Another popcorn run.

Knowing what I know now, the quality of the locker room popcorn can only be rated as average. It’s good enough, it’s fine, but it’s average. But at that moment, minutes before the game, it was the difference between feeling delirious from hunger and feeling sane. The popcorn that day was movie theater good. It’s never been like that since.

Outside the locker room, I found more food: a table of fruit and some PowerBars. Now we were talking. I must have had six PowerBars. No joke.

Coach gave his talk and it was time to hit the court. The tunnel run was the moment you dreamed about as a kid: running out onto the NBA floor for the first time. But at that moment, I wasn’t imagining anything like that. I was worried about my game shorts. Did I remember to put them on under my breakaways? Was I still wearing my warm-up shorts? I probably checked 20 times. I’m serious. I kept thinking about that dream where you show up at school on the first day … in your underwear.

We went through introductions, coach drew up our first play, and we broke the huddle. In my mind, I did the logical thing and walked to the center circle for the opening tip. But I was the only one who did that. I must have been there for over a minute, just standing at the center circle as the other guys from each team casually strolled around the court and did their thing: wishing each other luck, doing their handshakes, fist-bumping people sitting courtside, and getting a feel for the ball. The new NBA rule is that you have 90 seconds to get to the jump circle after starting lineups are finished. When you watch a game next, keep an eye out for how long most guys take to get their position at center circle.
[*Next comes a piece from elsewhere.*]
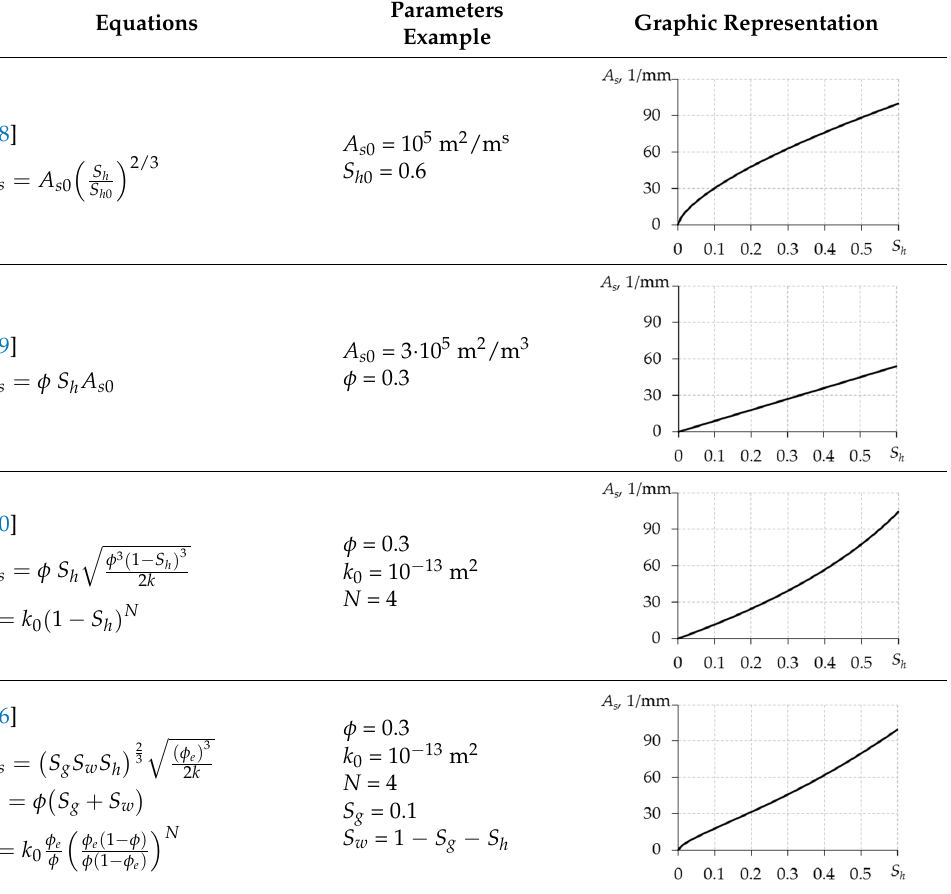
Table 3. Equations for calculating A s .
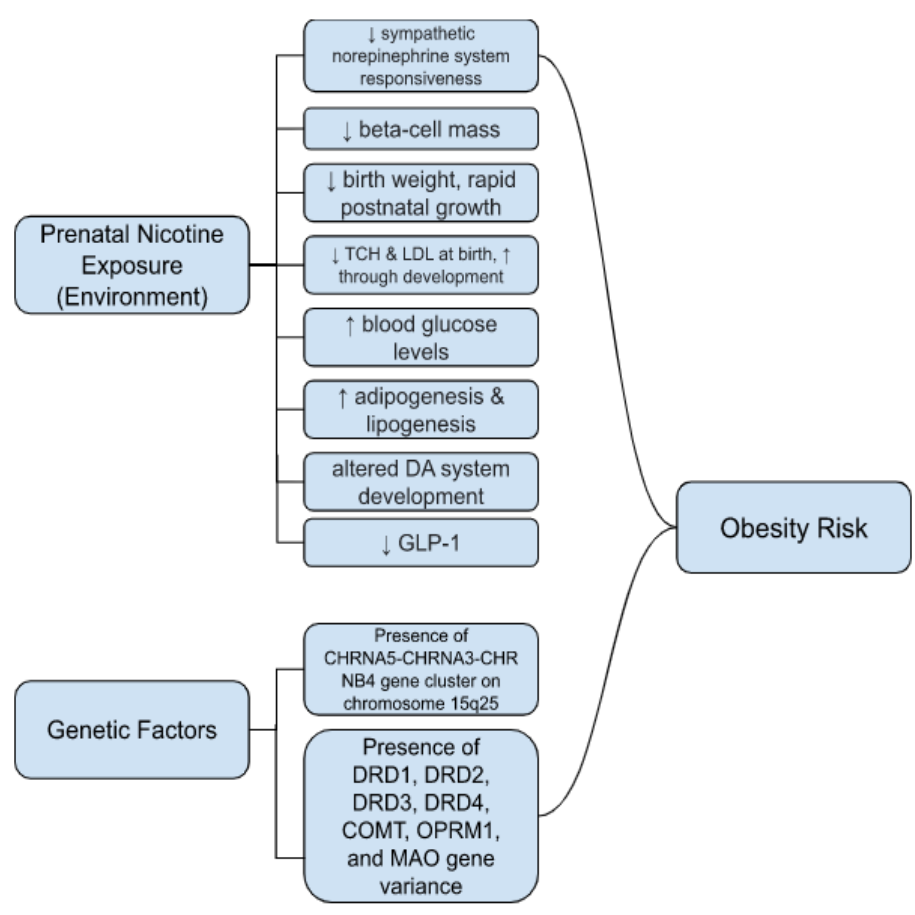
Figure 2. Summary of Physiological Effects in Offspring Prenatally Exposed to Nicotine through Maternal Smoking.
I was standing at the center circle alone trying to act normal.

Let me get a few toe touches here, I was thinking.

Maybe I’ll clean my shoes … swing my arms some … wow, this is a long minute and a half.

The game started in a surprisingly good way. On the first sequence, I crashed the boards and got a tip dunk. My first NBA basket, within a few seconds. But in the next few minutes, something became clear: the Hawks were calling a lot of plays for the guys I was guarding.

I would hear the Hawks coach say “4 clear” or “4 punch” and even though I didn’t know what those plays meant, I knew. My guy would get the ball and everyone else would clear out. Iso on the rookie. Blood in the water. Exploit the weakness.

At one point I was guarding Paul Millsap. The entire Hawks bench started yelling “barbeque chicken!” over and over. Everyone cleared out and Paul backed into the low post from the elbow. They lobbed it into him and he scored easily.

Barbeque chicken. I heard that a lot that game.

Even my coach could detect my nervousness. At the start of almost every play on offense, I would hear him just start yelling my name. It was like he expected me to mess up before I even made a mistake. It was like your mom yelling from the other room. “Cody, Cody, Cody!”

Maybe the Hawks thought that was the name of our defensive set.

In the years since, people have asked me if I was nervous for my first NBA game. I tell them: I wasn’t nervous about the game itself, I was nervous about everything leading up to it.

It’s my third year now in the NBA and I’ve got my game day routine down. I eat a good pre-game meal. I get a good nap. I’ve timed my pre-game routine so I’m using the full two hours wisely. I don’t hear coach yelling “Cody!” very much anymore. With hundreds of games under my belt, I’ve managed to avoid SportsCenter’s “Not Top Ten” list for checking into the game without the right shorts on.

And I haven’t heard “barbeque chicken” in a long time.